2. extracting method according to claim 1, is characterized in that in steps A, the weight ratio of purple potato and water is 1:3~5.
3. extracting method according to claim 1, is characterized in that the enzyme work of described AMS is 3000U/g~5000U/g.
4. extracting method according to claim 1, is characterized in that the enzyme work of described carbohydrase is 40000U/g~60000U/g.
5. extracting method according to claim 1, is characterized in that the enzyme work of described cellulase is 8000U/g~12000U/g.
6. a purple potato drink, is characterized in that it is by forming in 1000 parts of purple potato Essences of weight portion, 1.2~1.8 parts of citric acids, 1.0~2.5 parts of anthocyanidin, 130~210 portions of white granulated sugars, 1.7~2.9 parts of xanthans, 0.4~1.2 part of potassium sorbate, 0.5~1.5 part of Ipomoea batatas essence and 0.5~1.5 part of orange flavor.

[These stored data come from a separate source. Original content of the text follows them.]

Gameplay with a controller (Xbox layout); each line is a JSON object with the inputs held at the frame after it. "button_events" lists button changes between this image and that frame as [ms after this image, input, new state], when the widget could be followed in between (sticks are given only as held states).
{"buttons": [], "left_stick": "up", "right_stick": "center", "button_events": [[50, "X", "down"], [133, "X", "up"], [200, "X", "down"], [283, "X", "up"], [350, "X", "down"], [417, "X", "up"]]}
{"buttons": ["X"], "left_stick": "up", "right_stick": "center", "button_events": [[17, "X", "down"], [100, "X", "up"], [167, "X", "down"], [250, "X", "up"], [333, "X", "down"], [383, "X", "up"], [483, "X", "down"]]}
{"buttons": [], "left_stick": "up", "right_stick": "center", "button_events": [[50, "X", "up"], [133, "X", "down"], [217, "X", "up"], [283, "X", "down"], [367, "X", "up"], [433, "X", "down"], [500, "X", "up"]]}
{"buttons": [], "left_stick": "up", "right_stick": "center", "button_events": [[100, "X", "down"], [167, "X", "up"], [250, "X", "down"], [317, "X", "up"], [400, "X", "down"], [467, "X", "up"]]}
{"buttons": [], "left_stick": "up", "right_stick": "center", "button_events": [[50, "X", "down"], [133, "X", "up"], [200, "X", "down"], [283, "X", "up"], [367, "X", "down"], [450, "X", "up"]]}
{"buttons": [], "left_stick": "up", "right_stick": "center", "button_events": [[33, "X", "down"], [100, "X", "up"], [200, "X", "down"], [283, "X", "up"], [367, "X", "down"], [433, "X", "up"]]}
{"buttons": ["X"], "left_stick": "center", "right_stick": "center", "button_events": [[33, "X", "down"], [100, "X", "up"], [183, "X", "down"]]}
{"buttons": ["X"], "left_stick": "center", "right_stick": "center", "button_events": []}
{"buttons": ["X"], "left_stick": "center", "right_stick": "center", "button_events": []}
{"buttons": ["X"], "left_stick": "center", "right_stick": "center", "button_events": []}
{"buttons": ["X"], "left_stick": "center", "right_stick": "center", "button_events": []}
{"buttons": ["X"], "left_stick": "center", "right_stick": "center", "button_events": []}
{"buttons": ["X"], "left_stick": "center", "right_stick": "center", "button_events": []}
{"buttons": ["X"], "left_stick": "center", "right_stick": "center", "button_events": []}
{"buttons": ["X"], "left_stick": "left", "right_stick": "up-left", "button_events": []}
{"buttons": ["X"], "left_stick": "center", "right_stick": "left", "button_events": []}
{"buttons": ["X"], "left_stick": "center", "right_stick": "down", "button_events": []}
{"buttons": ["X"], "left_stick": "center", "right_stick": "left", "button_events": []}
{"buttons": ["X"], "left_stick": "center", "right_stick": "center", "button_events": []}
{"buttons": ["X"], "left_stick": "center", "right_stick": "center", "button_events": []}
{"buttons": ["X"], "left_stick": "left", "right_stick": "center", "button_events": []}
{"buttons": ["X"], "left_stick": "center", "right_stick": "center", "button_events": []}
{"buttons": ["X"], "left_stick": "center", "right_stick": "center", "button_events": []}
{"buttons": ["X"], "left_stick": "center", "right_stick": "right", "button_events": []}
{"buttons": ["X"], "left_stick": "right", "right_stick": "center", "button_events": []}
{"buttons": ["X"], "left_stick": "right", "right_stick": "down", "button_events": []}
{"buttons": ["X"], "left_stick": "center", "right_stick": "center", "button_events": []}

7. purple potato drink according to claim 6, it is characterized in that it by forming in 1000 parts of purple potato Essences of weight portion, 1.3~1.7 parts of citric acids, 1.5~2.2 parts of anthocyanidin, 150~200 portions of white granulated sugars, 1.9~2.8 parts of xanthans, 0.6~1.0 part of potassium sorbate, 0.7~1.3 part of Ipomoea batatas essence and 0.7~1.3 part of orange flavor.
8. purple potato drink according to claim 6, is characterized in that it is by forming in 1000 parts of purple potato Essences of weight portion, 1.4~1.6 parts of citric acids, 1.7~2.0 parts of anthocyanidin, 160~190 portions of white granulated sugars, 2.1~2.6 parts of xanthans, 0.7~1.0 part of potassium sorbate, 0.8~1.2 part of Ipomoea batatas essence and 0.8~1.2 part of orange flavor.
9. a processing method for purple potato drink, is characterized in that it comprises the steps: A, 1.0~2.5 weight portion anthocyanidin are dissolved in to temperature is in the purple potato Essences of 1000 weight portions of 30~50 DEG C; B, 130~210 weight portion white granulated sugars, 1.7~2.9 weight portion xanthans, 0.4~1.2 weight portion potassium sorbate are mixed, obtain a kind of mixture solution; C, 1.0~2.5 weight portion anthocyanidin are dissolved in the purple potato Essences of 1000 weight portions, are then added in the mixture solution that step B obtains, the solution obtaining is cooled to room temperature; In D, the cooling solution that obtains toward step C, add 0.5~1.5 weight portion Ipomoea batatas essence and 0.5~1.5 weight portion orange flavor, mix, then the pH of its solution is added into 3~5 with citric acid, so obtain described purple potato drink.